Learn English – Are academics considered “experts”, “professionals”, or both in their scientific field

word-usage

I wrote a proposal for a survey to be conducted at a conference in the field of requirements engineering. I decided that all attendants at the conference, both the ones coming from industry and ones coming from academia, will be a good target population. I don't remember which word I used in the proposal, "RE experts" or "RE professionals" or both, because for me, both words apply to anybody who attends a conference in the field and are practically synonyms in this context.

In one of the reviews, the reviewer seems to make a distinction:

For example, the RQ’s talk about the RE community and RE experts rather than professionals (e.g., what about researchers who may be experts but not professionals)

So my questions are

  1. what is the actual distinction between an expert and a professional in such a setting?
  2. Why would an academic researcher not be considered a professional?

This is maybe clear to native English speakers, but not to me, and I will probably have to use the terms frequently in my thesis, so I need the clarification.

Best Answer

A professor of medicine has usually gained considerable expertise in his field (e.g. not every cardiologist becomes a Professor of Cardiology). In addition, most professors of medicine still do medicine in a limited manner, usually in a teaching setting.

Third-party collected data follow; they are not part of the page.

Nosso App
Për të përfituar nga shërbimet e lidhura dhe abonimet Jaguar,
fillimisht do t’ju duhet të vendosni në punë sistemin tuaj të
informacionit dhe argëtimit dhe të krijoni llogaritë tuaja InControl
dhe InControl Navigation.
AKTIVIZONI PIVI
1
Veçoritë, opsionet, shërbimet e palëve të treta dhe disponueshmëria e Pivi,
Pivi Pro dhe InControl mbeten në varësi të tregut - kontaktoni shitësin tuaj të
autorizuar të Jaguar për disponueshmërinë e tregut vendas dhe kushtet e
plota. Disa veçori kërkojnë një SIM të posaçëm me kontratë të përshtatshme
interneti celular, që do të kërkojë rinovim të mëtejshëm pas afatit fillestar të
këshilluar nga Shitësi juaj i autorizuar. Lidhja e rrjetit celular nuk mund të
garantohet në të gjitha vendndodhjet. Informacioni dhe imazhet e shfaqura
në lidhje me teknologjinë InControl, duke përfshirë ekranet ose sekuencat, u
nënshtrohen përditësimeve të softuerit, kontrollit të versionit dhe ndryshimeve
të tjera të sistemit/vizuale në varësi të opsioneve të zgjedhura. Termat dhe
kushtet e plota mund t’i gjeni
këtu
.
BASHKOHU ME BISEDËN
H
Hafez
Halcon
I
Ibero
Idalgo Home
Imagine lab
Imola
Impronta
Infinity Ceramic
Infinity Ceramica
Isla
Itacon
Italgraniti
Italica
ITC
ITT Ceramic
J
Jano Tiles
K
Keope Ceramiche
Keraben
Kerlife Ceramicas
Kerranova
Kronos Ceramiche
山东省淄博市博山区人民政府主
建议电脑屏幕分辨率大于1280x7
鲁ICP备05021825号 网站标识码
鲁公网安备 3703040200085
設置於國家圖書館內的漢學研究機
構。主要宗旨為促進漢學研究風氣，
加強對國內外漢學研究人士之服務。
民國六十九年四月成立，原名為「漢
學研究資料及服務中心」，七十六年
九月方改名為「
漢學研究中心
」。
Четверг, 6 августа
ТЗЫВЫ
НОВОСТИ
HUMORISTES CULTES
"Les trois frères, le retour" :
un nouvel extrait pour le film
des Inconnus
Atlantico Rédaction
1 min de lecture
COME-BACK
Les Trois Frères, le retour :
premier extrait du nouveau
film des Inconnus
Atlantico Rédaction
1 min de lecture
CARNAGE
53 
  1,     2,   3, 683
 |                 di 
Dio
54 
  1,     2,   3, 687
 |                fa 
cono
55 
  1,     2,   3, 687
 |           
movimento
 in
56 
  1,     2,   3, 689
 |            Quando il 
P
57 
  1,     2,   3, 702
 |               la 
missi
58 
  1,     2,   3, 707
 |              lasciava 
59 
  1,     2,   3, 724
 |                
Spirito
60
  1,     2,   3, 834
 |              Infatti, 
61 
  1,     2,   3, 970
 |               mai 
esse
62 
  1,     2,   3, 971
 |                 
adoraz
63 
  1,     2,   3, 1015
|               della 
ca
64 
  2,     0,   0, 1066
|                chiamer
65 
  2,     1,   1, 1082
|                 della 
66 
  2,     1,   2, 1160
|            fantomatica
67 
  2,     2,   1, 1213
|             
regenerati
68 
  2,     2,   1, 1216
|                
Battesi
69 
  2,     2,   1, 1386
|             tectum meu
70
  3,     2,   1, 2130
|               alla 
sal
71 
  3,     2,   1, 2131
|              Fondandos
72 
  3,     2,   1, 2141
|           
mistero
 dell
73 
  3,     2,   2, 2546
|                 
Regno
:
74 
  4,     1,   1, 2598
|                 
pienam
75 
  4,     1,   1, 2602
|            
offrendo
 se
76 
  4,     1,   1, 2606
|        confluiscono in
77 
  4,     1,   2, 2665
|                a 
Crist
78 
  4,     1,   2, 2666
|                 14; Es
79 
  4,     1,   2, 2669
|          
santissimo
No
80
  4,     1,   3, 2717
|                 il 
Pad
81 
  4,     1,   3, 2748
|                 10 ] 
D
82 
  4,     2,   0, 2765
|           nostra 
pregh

The same with surgery: there are those who do it for their living, and those who, after having done it, choose to go into academics and become professors.

In medicine, an "expert" is someone who sub-specializes in one field (or, rarely, two), because the field of medicine is too broad to b an expert in the whole. There are general surgeons, and while they may be expert, in this context, it means very skilled. Among sub-specialties in surgery are thoracic surgery, neurosurgery or heart surgery. They need not be professors (in fact, practitioners usually make far more money than Professors.) Some, though, place knowledge above practice, and become Professors/researchers at leading medical institutions (Johns Hopkins or Harvard).

I don't see that this helps you. I'd say, though, that professors are academics while both are experts in their fields.

I am a practitioner in a general field. I do not consider myself an expert, although it took me an additional 4 years of studying after becoming a doctor to become board certified in my field. The sub-specialists usually put in seven years or more.